Membros das polícias e do Ministério Público já rastreiam páginas de internet e
redes sociais em busca de abusos e as denúncias crescem.
Segundo ele,
as práticas dos grupos investigados pela Polícia Civil paulista podem ser
classificados como cyber bullying – quando pessoas se unem para realizar atos
que causam dor, angústia e repercussão social.
Dependendo
do teor das publicações, seus autores podem ser indiciados por diferentes
crimes, entre eles injúria ou preconceito – que em casos mais graves podem
render penas de 1 a 3 anos de prisão.
Além disso,
segundo Camargo, a vítima pode dar início a uma ação civil com um pedido de
reparação moral.
De acordo
com a delegada Daniela Branco, no caso de adolescentes que cometam ato
infracional, a Vara da Infância e Juventude pode determinar punições que vão
desde advertências a medidas sócio educativas, ou seja, privação de liberdade.
Segundo ela,
os jovens suspeitos de envolvimento com os dois grupos estão sendo rastreados
com ajuda do Facebook. O fato de terem usado perfis falsos não deve impedir sua
identificação. Eles devem ser chamados para prestar depoimentos.

Sua tarefa -> Reescreva o trecho do texto sobre cyber bullying que vai de "Membros das polícias" até "e repercussão social.", trocando "redes sociais" por "aplicativos de mensagem".

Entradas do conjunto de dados
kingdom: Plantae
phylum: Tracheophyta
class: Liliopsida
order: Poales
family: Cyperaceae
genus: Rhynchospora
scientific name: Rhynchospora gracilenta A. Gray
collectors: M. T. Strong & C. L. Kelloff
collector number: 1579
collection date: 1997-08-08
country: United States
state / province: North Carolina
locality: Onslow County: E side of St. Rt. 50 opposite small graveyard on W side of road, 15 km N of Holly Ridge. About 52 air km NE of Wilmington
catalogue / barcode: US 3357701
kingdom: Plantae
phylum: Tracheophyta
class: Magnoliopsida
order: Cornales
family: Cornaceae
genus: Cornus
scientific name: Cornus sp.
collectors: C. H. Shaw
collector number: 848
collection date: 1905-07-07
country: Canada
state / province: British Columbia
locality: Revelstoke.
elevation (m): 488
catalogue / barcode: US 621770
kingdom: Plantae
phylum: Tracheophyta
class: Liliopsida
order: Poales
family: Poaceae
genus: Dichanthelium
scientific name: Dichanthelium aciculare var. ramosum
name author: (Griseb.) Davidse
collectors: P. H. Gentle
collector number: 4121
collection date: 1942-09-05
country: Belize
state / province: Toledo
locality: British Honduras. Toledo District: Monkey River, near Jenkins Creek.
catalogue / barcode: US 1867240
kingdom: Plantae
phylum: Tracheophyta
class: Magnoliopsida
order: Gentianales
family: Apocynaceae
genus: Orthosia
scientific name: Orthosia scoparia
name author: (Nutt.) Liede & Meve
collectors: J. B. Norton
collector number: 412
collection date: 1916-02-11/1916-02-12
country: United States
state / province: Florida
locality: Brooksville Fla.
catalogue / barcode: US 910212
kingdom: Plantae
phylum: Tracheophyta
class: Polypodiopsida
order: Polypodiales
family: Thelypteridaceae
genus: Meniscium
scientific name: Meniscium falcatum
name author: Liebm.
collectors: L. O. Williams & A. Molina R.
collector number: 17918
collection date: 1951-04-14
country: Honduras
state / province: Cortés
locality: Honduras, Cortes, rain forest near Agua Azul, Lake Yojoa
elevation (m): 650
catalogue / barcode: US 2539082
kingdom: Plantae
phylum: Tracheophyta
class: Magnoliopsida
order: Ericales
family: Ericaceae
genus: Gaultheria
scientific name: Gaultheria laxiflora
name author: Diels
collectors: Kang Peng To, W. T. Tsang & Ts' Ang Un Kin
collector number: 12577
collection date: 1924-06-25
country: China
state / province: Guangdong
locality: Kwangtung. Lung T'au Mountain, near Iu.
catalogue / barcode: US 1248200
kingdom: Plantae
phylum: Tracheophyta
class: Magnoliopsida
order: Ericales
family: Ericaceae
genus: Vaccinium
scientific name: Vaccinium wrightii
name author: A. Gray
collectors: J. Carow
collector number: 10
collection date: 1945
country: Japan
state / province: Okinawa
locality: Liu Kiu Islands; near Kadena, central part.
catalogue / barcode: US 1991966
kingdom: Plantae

Resultado ->
Membros das polícias e do Ministério Público já rastreiam páginas de internet e
aplicativos de mensagem em busca de abusos e as denúncias crescem.
Segundo ele,
as práticas dos grupos investigados pela Polícia Civil paulista podem ser
classificados como cyber bullying – quando pessoas se unem para realizar atos
que causam dor, angústia e repercussão social.